Ultimately, you have to realize your body is a system that works together and in many cases, abnormalities in the system can be extremely complicated. I've learned you are the best proponent to finding out what's going on w/you, getting as many different viewpoints as possible and applying them to yourself.
If insurance is involved, docs are conditioned to not prescribe anastrozole before there are elevated lab numbers and symptoms. A few docs are proactive and will prescribe T+AI+hCG from the get-go, but that is very rare. A few have taken what they have learned here and had their docs like the approach and get it. Most often docs are dismissive about the concept that you might understand anything.
If a guy has obvious effects of estrogen dominance pre-TRT, it makes sense to add the AI immediately.
Docs do not understand anastrozole over-responder issues and whenever anastrozole is prescribed. Docs really need to be counseling about this; unless one has learned this from this site already.
I am one to look at the pathology of the person rather then just jump to TRT. It really is case specific and biggest factor is age. I have rebalanced alot of young 20 year olds through properly lifestyle, looking at their nutrition, and what supplements they are taking as well as n numberous other factors over looked by traditional medicine. Now genetic are playing a huge part if our ability to manage estrogens and I have fallen victim to this. Once this was finally identified I no longer need armidex and never though I did. Been off adex for 3 months having the best sex I have ever had 2-3 times a day. I use proviron as an anti estrogen which is very mild but enough to do the job
When did proviron become a FDA approved drug in the USA?
You are not telling guys how to manage their estradiol levels.

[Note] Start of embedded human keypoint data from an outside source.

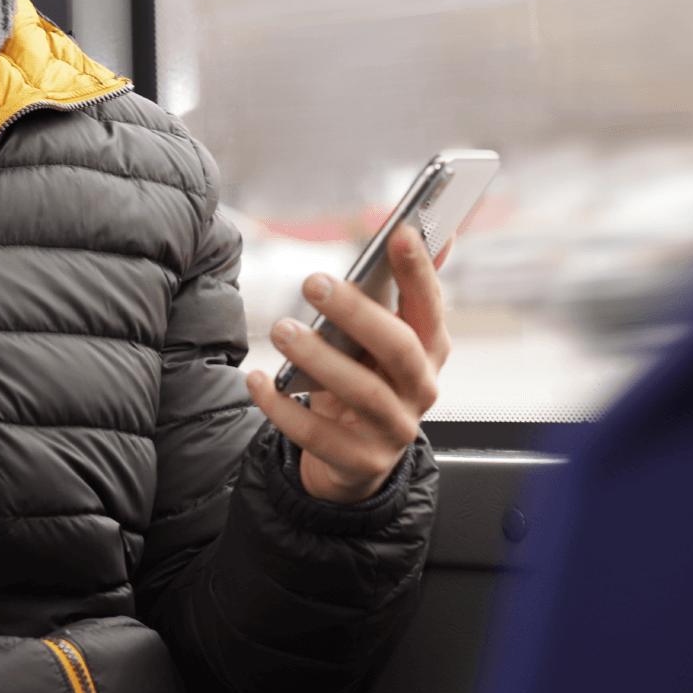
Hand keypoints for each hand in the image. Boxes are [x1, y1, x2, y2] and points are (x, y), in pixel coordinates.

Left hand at [246, 224, 452, 502]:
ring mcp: (394, 430)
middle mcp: (421, 389)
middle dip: (357, 313)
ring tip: (282, 330)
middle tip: (313, 281)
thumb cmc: (367, 378)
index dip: (418, 271)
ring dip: (320, 359)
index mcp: (429, 350)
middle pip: (399, 349)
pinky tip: (257, 380)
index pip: (430, 305)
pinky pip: (320, 437)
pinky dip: (284, 409)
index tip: (400, 231)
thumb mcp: (384, 337)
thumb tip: (435, 230)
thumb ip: (402, 290)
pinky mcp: (360, 462)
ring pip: (363, 393)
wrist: (355, 459)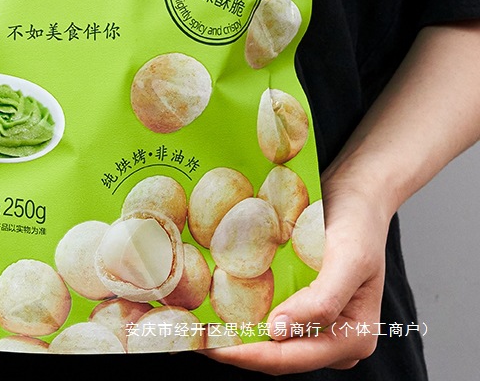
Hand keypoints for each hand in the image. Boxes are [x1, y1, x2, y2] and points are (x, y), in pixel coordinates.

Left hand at [200, 171, 390, 374]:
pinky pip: (272, 318)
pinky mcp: (304, 305)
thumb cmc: (358, 223)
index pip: (292, 357)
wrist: (358, 194)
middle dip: (237, 350)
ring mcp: (319, 325)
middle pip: (279, 356)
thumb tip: (279, 331)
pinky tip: (218, 307)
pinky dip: (246, 315)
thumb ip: (322, 300)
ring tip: (199, 328)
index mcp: (352, 337)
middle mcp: (335, 340)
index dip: (250, 355)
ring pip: (272, 341)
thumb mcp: (349, 258)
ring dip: (238, 336)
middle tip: (195, 339)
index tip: (215, 348)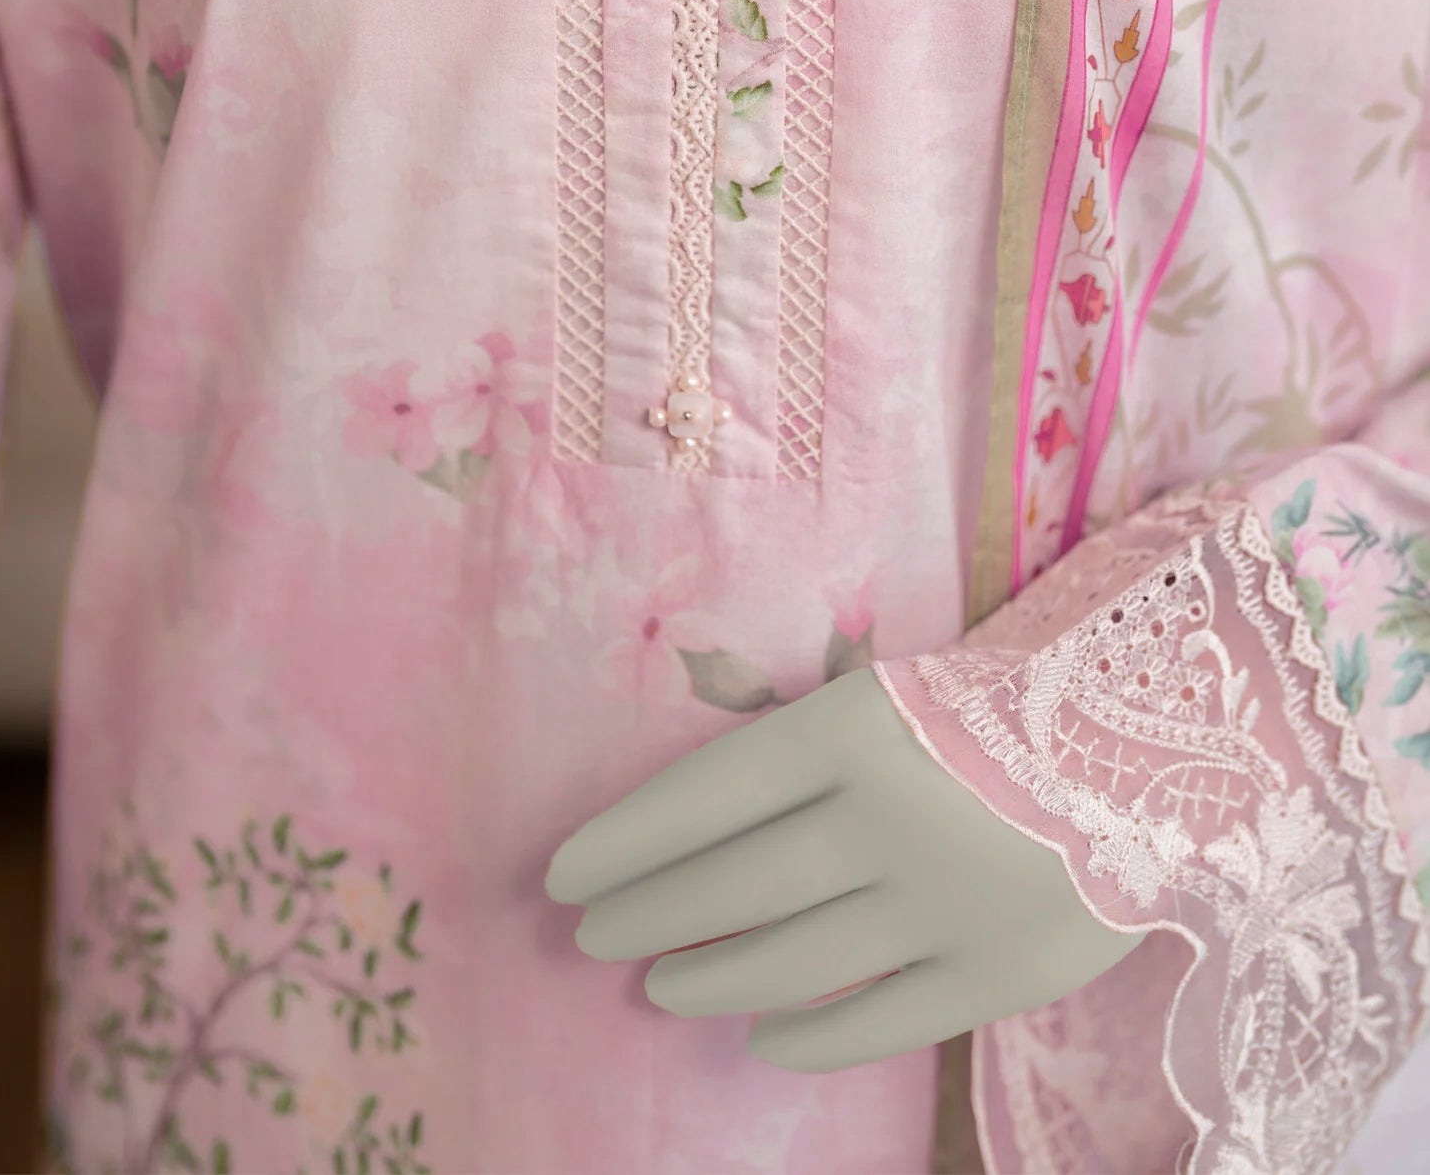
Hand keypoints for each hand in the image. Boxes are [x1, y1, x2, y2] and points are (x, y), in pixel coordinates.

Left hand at [544, 666, 1138, 1071]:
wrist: (1168, 738)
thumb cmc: (1012, 700)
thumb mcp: (890, 694)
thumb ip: (805, 750)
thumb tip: (693, 819)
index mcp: (851, 730)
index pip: (703, 794)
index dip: (624, 841)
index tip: (561, 873)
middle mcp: (882, 820)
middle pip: (731, 883)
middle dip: (647, 912)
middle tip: (590, 932)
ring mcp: (937, 905)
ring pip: (789, 957)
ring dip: (708, 974)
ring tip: (658, 980)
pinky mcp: (992, 973)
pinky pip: (876, 1020)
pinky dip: (808, 1034)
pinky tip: (762, 1038)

To manage estrogen levels one needs to look at the pathology of the problem which can be a multitude of things. Once the underlying cause is determined then proper recommendations can be made
1. nutrition imbalance
2. exposure to heavy metals (mercury and cadnium) other enviromonmental factors
3. low cortisol levels
4. liver congestion - improper phase 1 and phase 2 imbalances, methylation, ect
5. Gut dybiosis
6. Poor Lifestyle
7. genetic mutations
8. improper TRT adminstration
9. thyroid disorder
Adex is too strong for me and caused my lipids to get all out of wack. Now I am perfectly stable. Proviron I use to offset high shbg from thyroid meds which I am seeing more and more in people on t-3 which I speculate this is the same pathway that detoxifies estrogens. So people that are getting high shbg from t-3 also have amazingly have the hardest time controling estrodial. I know of several that fall into this category and I am one of them.

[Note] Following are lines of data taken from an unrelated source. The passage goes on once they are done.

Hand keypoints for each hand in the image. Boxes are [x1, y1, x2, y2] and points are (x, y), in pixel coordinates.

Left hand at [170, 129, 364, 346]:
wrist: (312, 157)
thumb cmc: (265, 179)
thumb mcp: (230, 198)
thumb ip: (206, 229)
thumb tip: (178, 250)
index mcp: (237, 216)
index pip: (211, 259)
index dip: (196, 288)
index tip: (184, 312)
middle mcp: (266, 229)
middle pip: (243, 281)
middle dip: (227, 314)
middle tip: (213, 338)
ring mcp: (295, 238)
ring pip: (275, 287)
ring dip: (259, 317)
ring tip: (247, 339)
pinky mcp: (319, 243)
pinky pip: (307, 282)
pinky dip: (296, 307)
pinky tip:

Gut dybiosis: Adverse gut bacteria. These can recycle metabolized estrogens in the liver bile then they can be absorbed again. Probiotics can address that problem.

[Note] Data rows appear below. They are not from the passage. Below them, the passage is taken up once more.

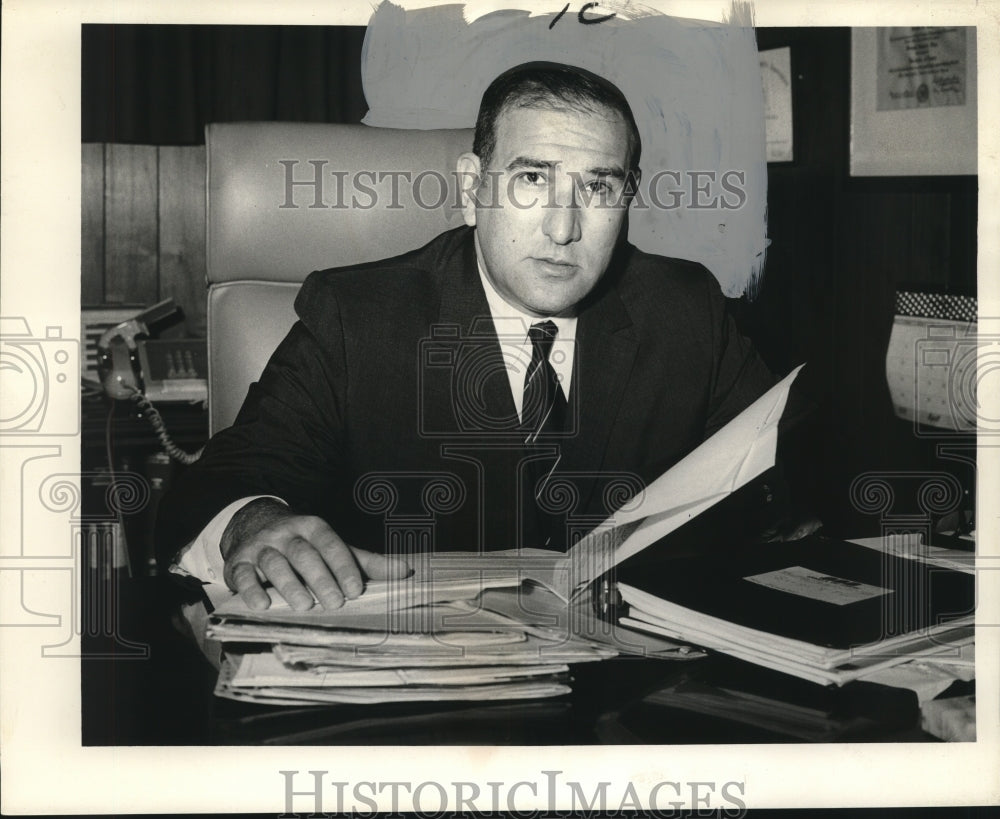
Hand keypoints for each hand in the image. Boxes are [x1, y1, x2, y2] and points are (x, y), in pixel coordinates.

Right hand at [220, 498, 410, 610]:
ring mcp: (261, 547)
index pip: (331, 544)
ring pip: (274, 562)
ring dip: (288, 584)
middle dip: (320, 577)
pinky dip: (249, 589)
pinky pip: (241, 573)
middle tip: (334, 603)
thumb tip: (406, 570)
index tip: (356, 589)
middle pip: (303, 553)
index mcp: (313, 527)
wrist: (254, 525)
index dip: (343, 566)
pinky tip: (260, 605)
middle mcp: (286, 534)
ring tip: (303, 605)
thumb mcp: (334, 548)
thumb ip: (366, 562)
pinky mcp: (237, 562)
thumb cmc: (303, 544)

When did proviron become a FDA approved drug in the USA?
Has not been approved, but have internet will travel..
Gut dysbiosis is much more complicated then just taking probiotics. I have several cases that have I had to bang my head against the wall trying to figure them out, but eventually I did figure them out and they got resolution of symptoms. To resolve these gut issues things had to be done in several different sequence with combination of lifestyle, stress management, and also changing the way one thinks, and medical intervention.